Develi’ye göre, iktidarın sürdürdüğü ekonomi politikalarının yaratıcısı Derviş'in felsefesi, aynı zamanda CHP'nin de mevcut yönetiminin ekonomiye ilişkin politika perspektifinin sınırlarını çiziyor. CHP yönetiminin ekonomi politikalarında Derviş'in çizgisinden milim sapma yok. Sunulan metinler, hazırlanan raporlar, yapılan açıklamalar neoliberal ekonomi teorisinin çizdiği çerçevenin dışına taşmıyor, taşamıyor. Diğer birçok yazılı metin gibi, kurultayda duyurulan “İkinci Yüzyıl Beyannamesi” veya “İktidar Perspektifi” açıklamaları bunun açık birer kanıtı.
Amerikancılığı Koç tescilli
2001… Rahmi Koç, Kemal Derviş'in ABD'nin ve IMF'nin istediği, Türkiye'yi yabancı tekellere ve yerli işbirlikçilerine peşkeş çeken düzenlemeleri yapmak için ABD tarafından memur kılındığını açık ediyor. Koç, Amerikan Maliye Bakanı'nın “Devamlı para veriyoruz, siz parayı çarçur ediyorsunuz” sözlerini hatırlatarak “O bakımdan bu defa daha da ciddi. Kaldı ki artık Türkiye'nin sırtı duvara gelmiştir” diyor. Koç, siyasilerin değişmesi gerektiğine işaret eden bir örnek vererek, başta değişmesi gereken insanlar varken değişim yasalarının çıkarılamayacağını savunuyor. Yani o da “Ecevit gitsin”cilerden biri.
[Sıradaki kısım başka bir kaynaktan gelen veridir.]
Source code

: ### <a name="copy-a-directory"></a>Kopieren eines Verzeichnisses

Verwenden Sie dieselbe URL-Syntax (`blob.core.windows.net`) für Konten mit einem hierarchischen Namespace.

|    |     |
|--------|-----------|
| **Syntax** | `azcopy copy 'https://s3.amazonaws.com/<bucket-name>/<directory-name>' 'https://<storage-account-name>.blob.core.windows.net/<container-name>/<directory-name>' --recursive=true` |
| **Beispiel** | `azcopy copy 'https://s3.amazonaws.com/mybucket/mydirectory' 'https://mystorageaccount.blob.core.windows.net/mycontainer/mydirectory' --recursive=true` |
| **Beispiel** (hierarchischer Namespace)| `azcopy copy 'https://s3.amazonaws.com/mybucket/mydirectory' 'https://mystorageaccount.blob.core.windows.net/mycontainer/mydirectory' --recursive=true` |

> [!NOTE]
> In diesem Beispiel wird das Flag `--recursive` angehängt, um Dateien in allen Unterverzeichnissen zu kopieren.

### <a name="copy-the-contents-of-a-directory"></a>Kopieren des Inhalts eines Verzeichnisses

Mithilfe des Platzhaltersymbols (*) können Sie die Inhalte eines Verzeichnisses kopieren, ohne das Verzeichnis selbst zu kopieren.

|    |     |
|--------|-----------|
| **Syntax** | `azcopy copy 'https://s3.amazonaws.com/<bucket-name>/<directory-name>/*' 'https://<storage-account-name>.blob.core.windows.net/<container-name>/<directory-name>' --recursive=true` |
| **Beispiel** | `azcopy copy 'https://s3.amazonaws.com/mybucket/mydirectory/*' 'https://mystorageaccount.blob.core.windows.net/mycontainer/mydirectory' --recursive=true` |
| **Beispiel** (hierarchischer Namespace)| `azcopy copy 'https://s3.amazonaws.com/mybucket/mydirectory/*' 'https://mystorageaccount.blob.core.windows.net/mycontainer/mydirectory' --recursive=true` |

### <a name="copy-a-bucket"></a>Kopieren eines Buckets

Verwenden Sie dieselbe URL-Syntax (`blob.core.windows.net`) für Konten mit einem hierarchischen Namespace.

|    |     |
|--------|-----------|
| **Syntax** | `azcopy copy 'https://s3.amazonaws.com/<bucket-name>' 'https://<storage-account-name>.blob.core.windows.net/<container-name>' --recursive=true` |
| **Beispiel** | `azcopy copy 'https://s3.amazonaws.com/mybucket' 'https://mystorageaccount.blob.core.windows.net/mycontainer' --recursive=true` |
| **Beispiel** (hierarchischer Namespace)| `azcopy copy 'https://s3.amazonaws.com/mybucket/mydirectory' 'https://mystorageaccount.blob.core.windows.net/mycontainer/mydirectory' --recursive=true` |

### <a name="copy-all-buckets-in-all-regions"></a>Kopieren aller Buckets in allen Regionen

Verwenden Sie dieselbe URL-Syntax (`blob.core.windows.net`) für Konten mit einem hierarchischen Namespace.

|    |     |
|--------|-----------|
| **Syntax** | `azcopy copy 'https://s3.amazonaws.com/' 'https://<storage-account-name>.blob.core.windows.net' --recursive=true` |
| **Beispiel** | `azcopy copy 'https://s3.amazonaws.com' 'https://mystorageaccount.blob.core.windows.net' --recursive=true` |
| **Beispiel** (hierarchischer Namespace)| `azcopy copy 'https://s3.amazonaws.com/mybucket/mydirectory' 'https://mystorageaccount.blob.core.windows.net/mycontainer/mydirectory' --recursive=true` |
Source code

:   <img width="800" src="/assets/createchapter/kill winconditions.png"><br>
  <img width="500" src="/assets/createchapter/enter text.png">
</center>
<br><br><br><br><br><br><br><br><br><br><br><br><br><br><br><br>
Koç, Kemal Derviş'in tam da bu nedenle IMF'nin istediği, halk karşıtı yasaları çıkarmak için gönderildiğini belirterek sözlerini şöyle sürüyor: “Bakın Türk Telekom'u, THY'yi yapmayacaklardı, bankalar kanununu da çıkarmayacaklardı. Ama IMF dedi ki; bunlar bunlar çıkacaktır. Kemal Derviş diye bir arkadaşı gönderdiler buraya ve çatır çatır çıkıyor, isteseler de istemeseler de, çünkü arkasında para var.”
Türkiye’de doğup doğmamasının hiçbir önemi yok. Amerikan sömürge valisi o, gönderdiler, geldi, halkın soyulmasında yol gösterici oldu, çaldı ve gitti. Hizmet ettiği efendileri yine yerli yerinde, işbirlikçileri iktidarda. Onlar düşerse muhalefetteki badem bıyıklı klonları görev bekliyor. Kemal Derviş öldü yaşasın Kemal Derviş!